Not only for Australians, but fans around the world, Bradman came to represent something more than just cricket. To see Bradman was dignifying and empowering. To have seen “him bat” would become a priceless commodity for crowds of the time, leading John Arlott to proclaim that “more people are interested in Bradman and not in cricket, than are interested in both Bradman and cricket.”
Bradman portrait by Bill Leak, 1989: Bradman Archives
Quite simply the best batsman the world has ever seen, Bradman always managed to recognise that he was part of something bigger than himself. Endlessly humble, he has famously quipped that players – of any generation – “are merely temporary trustees of a great game.” This level of humility was reflected in his leadership style. Made captain of Australia in 1936/37, arguably his most famous exploit was the 1948 ‘Invincibles’ tour to England. Leading a mix of both experienced and precociously talented young players, his first thought was for his hosts; “we want to exhibit bright and attractive cricket to a war-weary England,” he said.
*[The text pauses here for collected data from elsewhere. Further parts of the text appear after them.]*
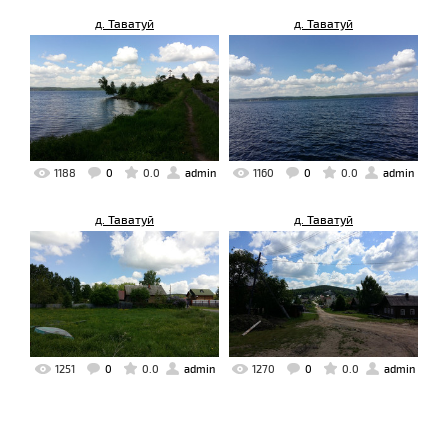
д. Таватуй
д. Таватуй
1188
0
0.0
admin
1160
0
0.0
admin
д. Таватуй
д. Таватуй
1251
0
0.0
admin
1270
0
0.0
admin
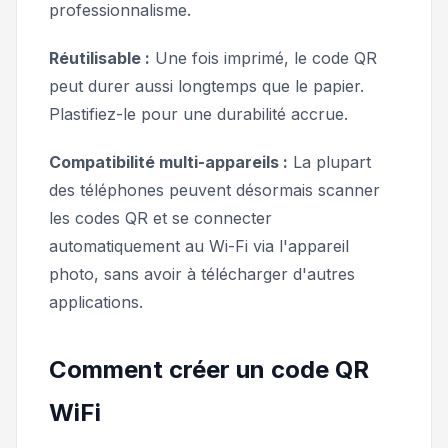
professionnalisme.
Réutilisable :
Une fois imprimé, le code QR
peut durer aussi longtemps que le papier.
Plastifiez-le pour une durabilité accrue.
Compatibilité multi-appareils :
La plupart
des téléphones peuvent désormais scanner
les codes QR et se connecter
automatiquement au Wi-Fi via l'appareil
photo, sans avoir à télécharger d'autres
applications.
Comment créer un code QR
WiFi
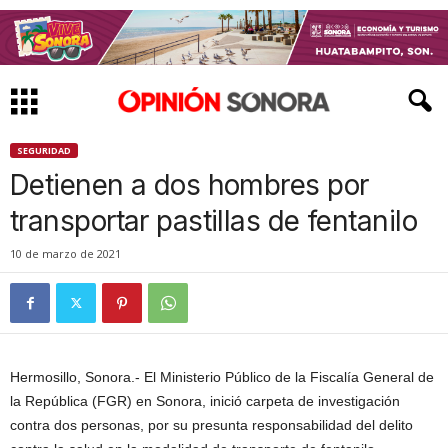
SEGURIDAD
Detienen a dos hombres por
transportar pastillas de fentanilo
10 de marzo de 2021
Hermosillo, Sonora.- El Ministerio Público de la Fiscalía General de
la República (FGR) en Sonora, inició carpeta de investigación
contra dos personas, por su presunta responsabilidad del delito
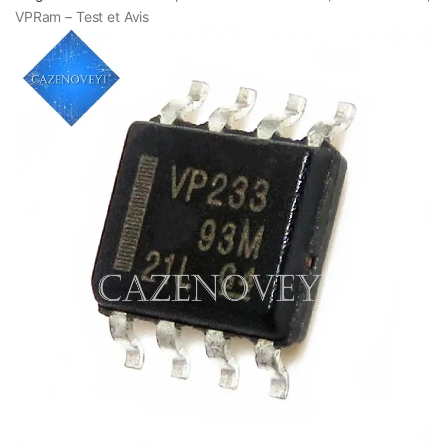
VPRam – Test et Avis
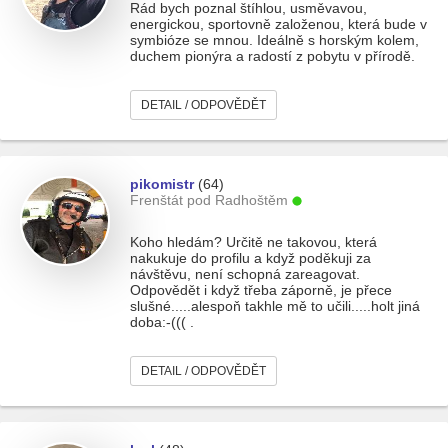
Rád bych poznal štíhlou, usměvavou,
energickou, sportovně založenou, která bude v
symbióze se mnou. Ideálně s horským kolem,
duchem pionýra a radostí z pobytu v přírodě.
DETAIL / ODPOVĚDĚT
pikomistr
(64)
Frenštát pod Radhoštěm
Koho hledám? Určitě ne takovou, která
nakukuje do profilu a když poděkuji za
návštěvu, není schopná zareagovat.
Odpovědět i když třeba záporně, je přece
slušné.....alespoň takhle mě to učili.....holt jiná
doba:-((( .
DETAIL / ODPOVĚDĚT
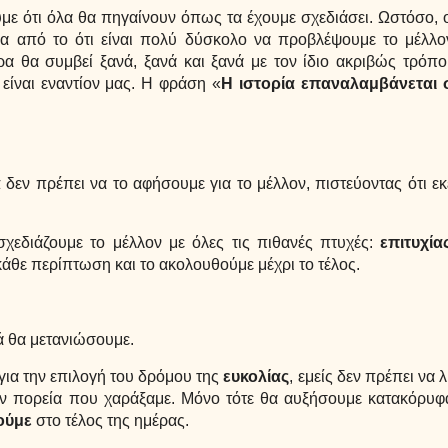
με ότι όλα θα πηγαίνουν όπως τα έχουμε σχεδιάσει. Ωστόσο, ο
έρα από το ότι είναι πολύ δύσκολο να προβλέψουμε το μέλλον
 θα συμβεί ξανά, ξανά και ξανά με τον ίδιο ακριβώς τρόπο, 
είναι εναντίον μας. Η φράση «
Η ιστορία επαναλαμβάνεται
α
δεν πρέπει να το αφήσουμε για το μέλλον, πιστεύοντας ότι εκ
σχεδιάζουμε το μέλλον με όλες τις πιθανές πτυχές:
επιτυχία
άθε περίπτωση και το ακολουθούμε μέχρι το τέλος.
ά θα μετανιώσουμε.
για την επιλογή του δρόμου της
ευκολίας
, εμείς δεν πρέπει να 
ν πορεία που χαράξαμε. Μόνο τότε θα αυξήσουμε κατακόρυφα
ούμε
στο τέλος της ημέρας.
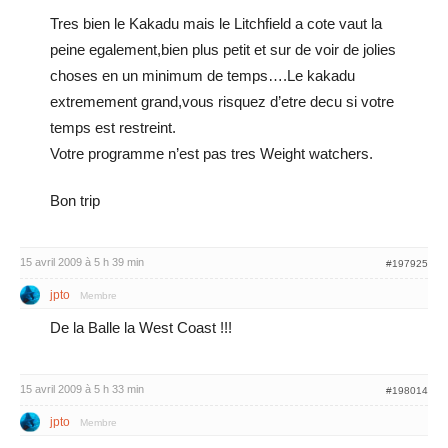
Tres bien le Kakadu mais le Litchfield a cote vaut la
peine egalement,bien plus petit et sur de voir de jolies
choses en un minimum de temps….Le kakadu
extremement grand,vous risquez d’etre decu si votre
temps est restreint.
Votre programme n’est pas tres Weight watchers.
Bon trip
15 avril 2009 à 5 h 39 min
#197925
jpto
Membre
De la Balle la West Coast !!!
15 avril 2009 à 5 h 33 min
#198014
jpto
Membre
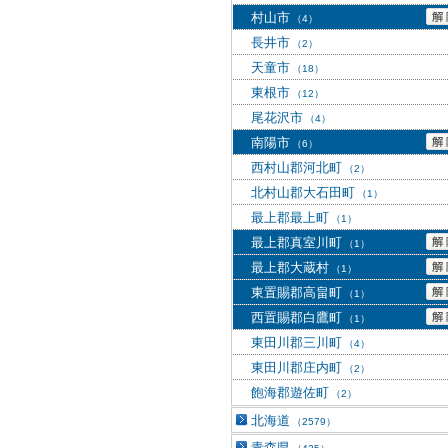
村山市
（4）
長井市
（2）
天童市
（18）
東根市
（12）
尾花沢市
（4）
南陽市
（6）
西村山郡河北町
（2）
北村山郡大石田町
（1）
最上郡最上町
（1）
最上郡真室川町
（1）
最上郡大蔵村
（1）
東置賜郡高畠町
（1）
西置賜郡白鷹町
（1）
東田川郡三川町
（4）
東田川郡庄内町
（2）
飽海郡遊佐町
（2）
北海道
（2579）
青森県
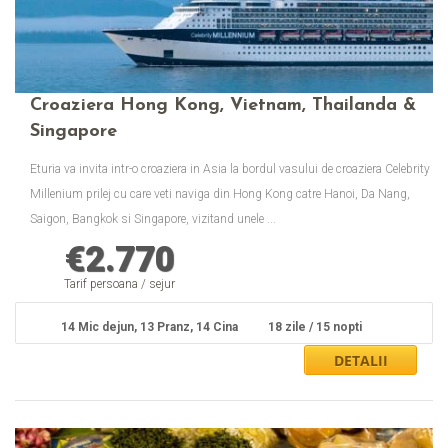
Croaziera Hong Kong, Vietnam, Thailanda &
Singapore
Eturia va invita intr-o croaziera in Asia la bordul vasului de croaziera Celebrity
Millenium prilej cu care veti naviga din Hong Kong catre Hanoi, Da Nang,
Saigon, Bangkok si Singapore, vizitand unele ...
€
2.770
Tarif persoana / sejur
14 Mic dejun, 13 Pranz, 14 Cina
18 zile / 15 nopti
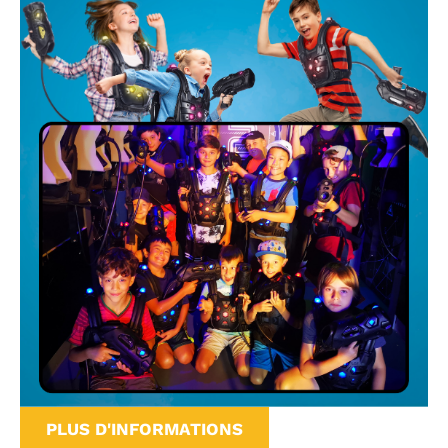
PLUS D'INFORMATIONS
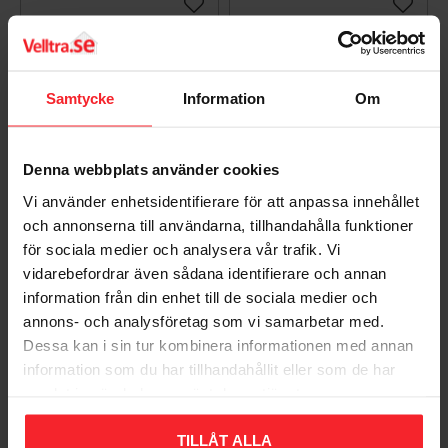
Gem som favorit
Gem so
Samtycke
Information
Om
Denna webbplats använder cookies
Vi använder enhetsidentifierare för att anpassa innehållet
och annonserna till användarna, tillhandahålla funktioner
för sociala medier och analysera vår trafik. Vi
Vægarmatur Asker
vidarebefordrar även sådana identifierare och annan
Downlight LED 5,4W
information från din enhet till de sociala medier och
220-240V 3000K Sort
Norlys 1726B
annons- och analysföretag som vi samarbetar med.
Dessa kan i sin tur kombinera informationen med annan
Produktblad
information som du har tillhandahållit eller som de har
7042891726068
samlat in när du har använt deras tjänster.
1.495
DKK
Gem som favorit
TILLÅT ALLA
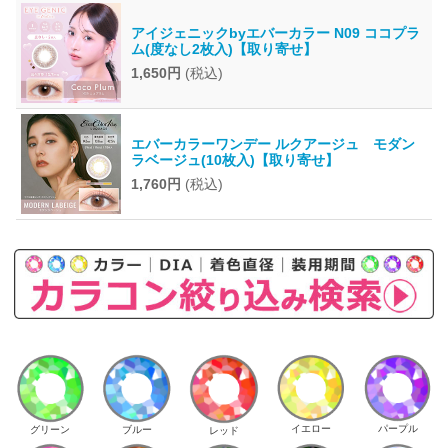
アイジェニックbyエバーカラー N09 ココプラ
ム(度なし2枚入)【取り寄せ】
1,650円
(税込)
エバーカラーワンデー ルクアージュ モダン
ラベージュ(10枚入)【取り寄せ】
1,760円
(税込)
イエロー
パープル
グリーン
ブルー
レッド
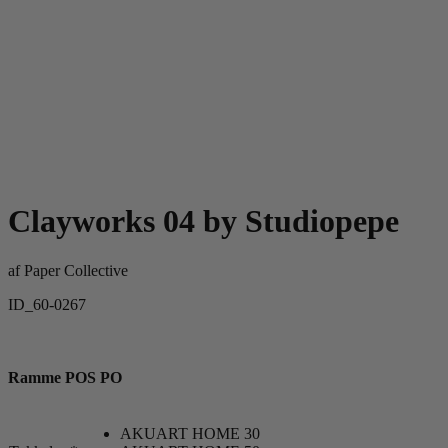
Clayworks 04 by Studiopepe
af
Paper Collective
ID_60-0267
Ramme POS PO
AKUART HOME 30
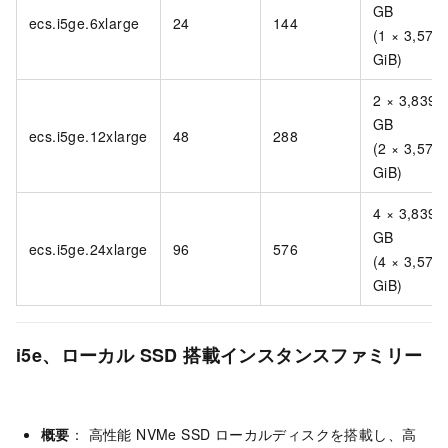
GB
ecs.i5ge.6xlarge
24
144
(1 × 3,576
GiB)
2 × 3,839
GB
ecs.i5ge.12xlarge
48
288
(2 × 3,576
GiB)
4 × 3,839
GB
ecs.i5ge.24xlarge
96
576
(4 × 3,576
GiB)
i5e、ローカル SSD 搭載インスタンスファミリー
概要
： 高性能 NVMe SSD ローカルディスクを搭載し、高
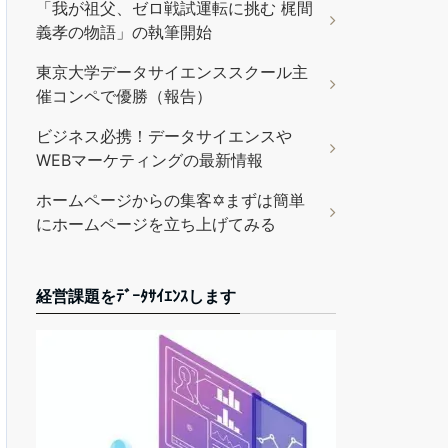
「我が祖父、ゼロ戦試運転に挑む 梶間
義孝の物語」の執筆開始
東京大学データサイエンススクール主
催コンペで優勝（報告）
ビジネス必携！データサイエンスや
WEBマーケティングの最新情報
ホームページからの集客✡まずは簡単
にホームページを立ち上げてみる
経営課題をﾃﾞｰﾀｻｲｴﾝｽします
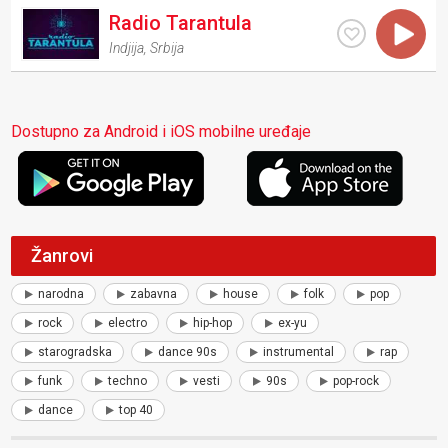
Radio Tarantula
Indjija
,
Srbija
Dostupno za Android i iOS mobilne uređaje
Žanrovi
narodna
zabavna
house
folk
pop
rock
electro
hip-hop
ex-yu
starogradska
dance 90s
instrumental
rap
funk
techno
vesti
90s
pop-rock
dance
top 40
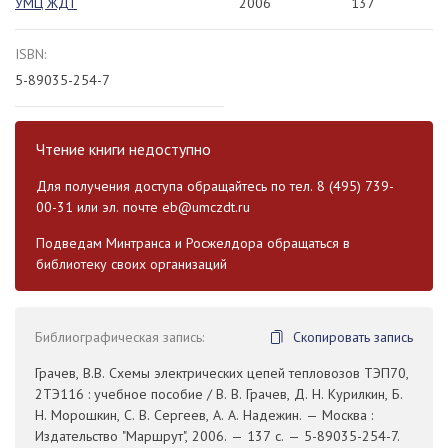
УМЦ ЖДТ
2006
137
ISBN:
5-89035-254-7
Чтение книги недоступно
Для получения доступа обращайтесь по тел. 8 (495) 739-
00-31 или эл. почте
eb@umczdt.ru
Подведам Минтранса и Росжелдора обращаться в
библиотеку своих организаций
Библиографическая запись:
Скопировать запись
Грачев, В.В. Схемы электрических цепей тепловозов ТЭП70,
2ТЭ116 : учебное пособие / В. В. Грачев, Д. Н. Курилкин, Б.
Н. Морошкин, С. В. Сергеев, А. А. Надежин. — Москва :
Издательство "Маршрут", 2006. — 137 с. — 5-89035-254-7.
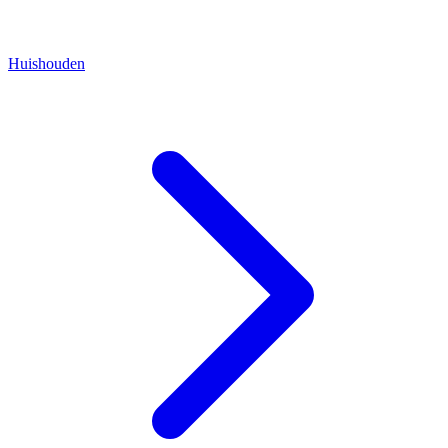
Huishouden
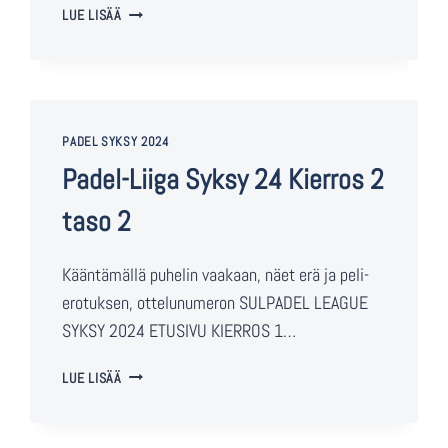
LUE LISÄÄ
PADEL SYKSY 2024
Padel-Liiga Syksy 24 Kierros 2
taso 2
Kääntämällä puhelin vaakaan, näet erä ja peli-
erotuksen, ottelunumeron SULPADEL LEAGUE
SYKSY 2024 ETUSIVU KIERROS 1…
LUE LISÄÄ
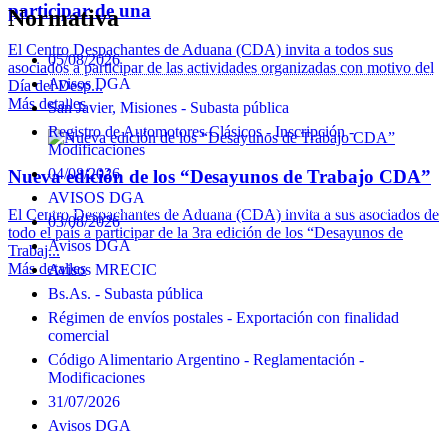
participar de una
Normativa
El Centro Despachantes de Aduana (CDA) invita a todos sus
05/08/2026
asociados a participar de las actividades organizadas con motivo del
Avisos DGA
Día del Desp...
Más detalles
San Javier, Misiones - Subasta pública
Registro de Automotores Clásicos - Inscripción -
Modificaciones
04/08/2026
Nueva edición de los “Desayunos de Trabajo CDA”
AVISOS DGA
El Centro Despachantes de Aduana (CDA) invita a sus asociados de
03/08/2026
todo el país a participar de la 3ra edición de los “Desayunos de
Avisos DGA
Trabaj...
Más detalles
Avisos MRECIC
Bs.As. - Subasta pública
Régimen de envíos postales - Exportación con finalidad
comercial
Código Alimentario Argentino - Reglamentación -
Modificaciones
31/07/2026
Avisos DGA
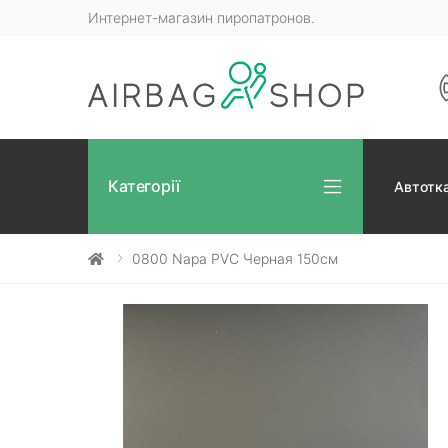
Интернет-магазин пиропатронов.
Категорії
Автотк
0800 Napa PVC Черная 150см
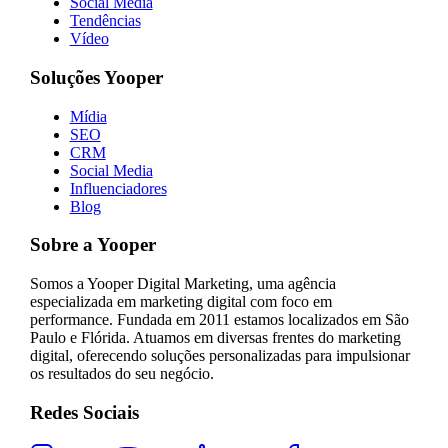
Social Media
Tendências
Vídeo
Soluções Yooper
Mídia
SEO
CRM
Social Media
Influenciadores
Blog
Sobre a Yooper
Somos a Yooper Digital Marketing, uma agência
especializada em marketing digital com foco em
performance. Fundada em 2011 estamos localizados em São
Paulo e Flórida. Atuamos em diversas frentes do marketing
digital, oferecendo soluções personalizadas para impulsionar
os resultados do seu negócio.
Redes Sociais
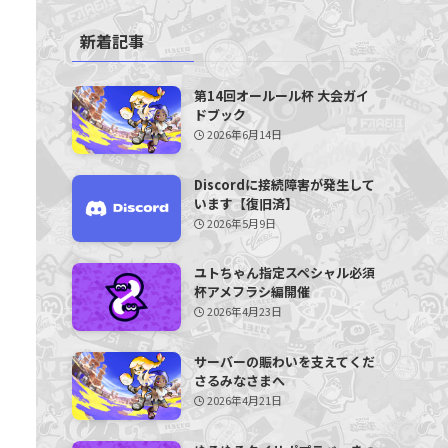
新着記事
第14回オールール杯 大会ガイ
ドブック
2026年6月14日
Discordに接続障害が発生して
います【復旧済】
2026年5月9日
ユトちゃん指定スペシャル必須
杯アメフラシ編開催
2026年4月23日
サーバーの賑わいを支えてくだ
さるみなさまへ
2026年4月21日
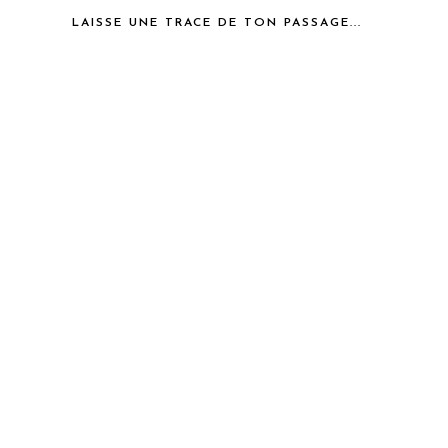
LAISSE UNE TRACE DE TON PASSAGE...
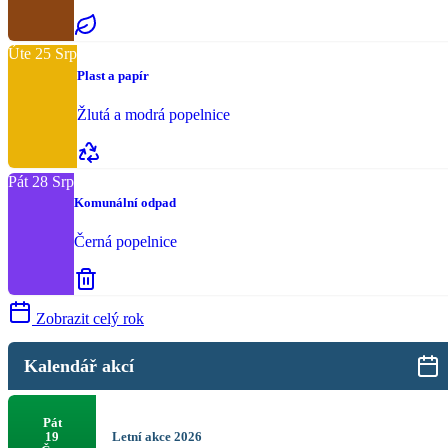
Úte
25
Srp
Plast a papír
Žlutá a modrá popelnice
Pát
28
Srp
Komunální odpad
Černá popelnice
Zobrazit celý rok
Kalendář akcí
Pát
Letní akce 2026
19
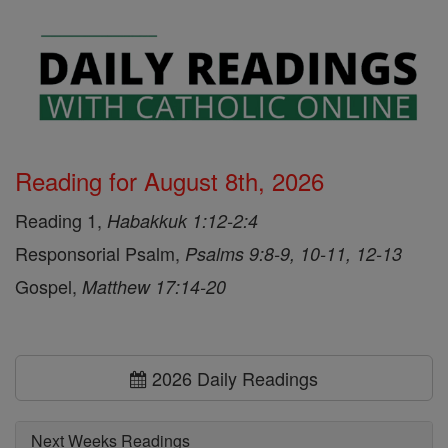
Reading for August 8th, 2026
Reading 1,
Habakkuk 1:12-2:4
Responsorial Psalm,
Psalms 9:8-9, 10-11, 12-13
Gospel,
Matthew 17:14-20
2026 Daily Readings
Next Weeks Readings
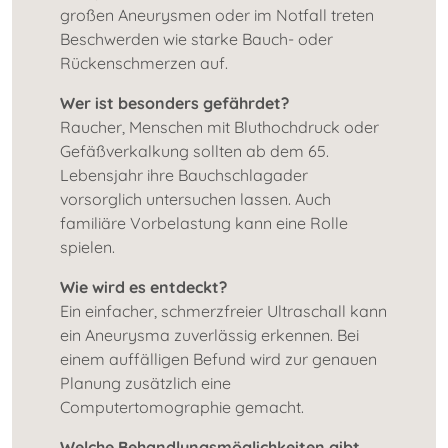
großen Aneurysmen oder im Notfall treten
Beschwerden wie starke Bauch- oder
Rückenschmerzen auf.
Wer ist besonders gefährdet?
Raucher, Menschen mit Bluthochdruck oder
Gefäßverkalkung sollten ab dem 65.
Lebensjahr ihre Bauchschlagader
vorsorglich untersuchen lassen. Auch
familiäre Vorbelastung kann eine Rolle
spielen.
Wie wird es entdeckt?
Ein einfacher, schmerzfreier Ultraschall kann
ein Aneurysma zuverlässig erkennen. Bei
einem auffälligen Befund wird zur genauen
Planung zusätzlich eine
Computertomographie gemacht.
Welche Behandlungsmöglichkeiten gibt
Undefeated in the 32 matches across the tour, Bradman’s side more than exceeded his edict – as the man himself retired with a fleeting moment of mortality; a duck in his final innings.
From the moment he retired, Bradman became a fervent and fearless advocate for the game he loved. Again, Haigh notes that he “stood aloof from modern celebrity culture – he retained a dignity and stature that most public figures sacrifice.” This enduring character trait gave him a perspective that allowed him always to act in cricket’s best interests. Involved in cricket administration for fifty consecutive years, twice the chairman of the Australian Cricket Board, a national selector, author and journalist, Bradman’s status incredibly increased in his years beyond the boundary rope.
Suitably pronounced “the best known and most acclaimed Australian of our time” by Governor General Sir William Deane upon his death in 2001, Bradman is irrevocably the greatest ever. Through incredible feats on the field, he helped to build a national identity; one underscored by sporting prowess and possibility. More than that, however Bradman became cricket’s hero, making it attractive to millions around the world and creating a legacy that will be writ large on the game for as long as it is played.
Sir Donald Bradman would have been 113 today.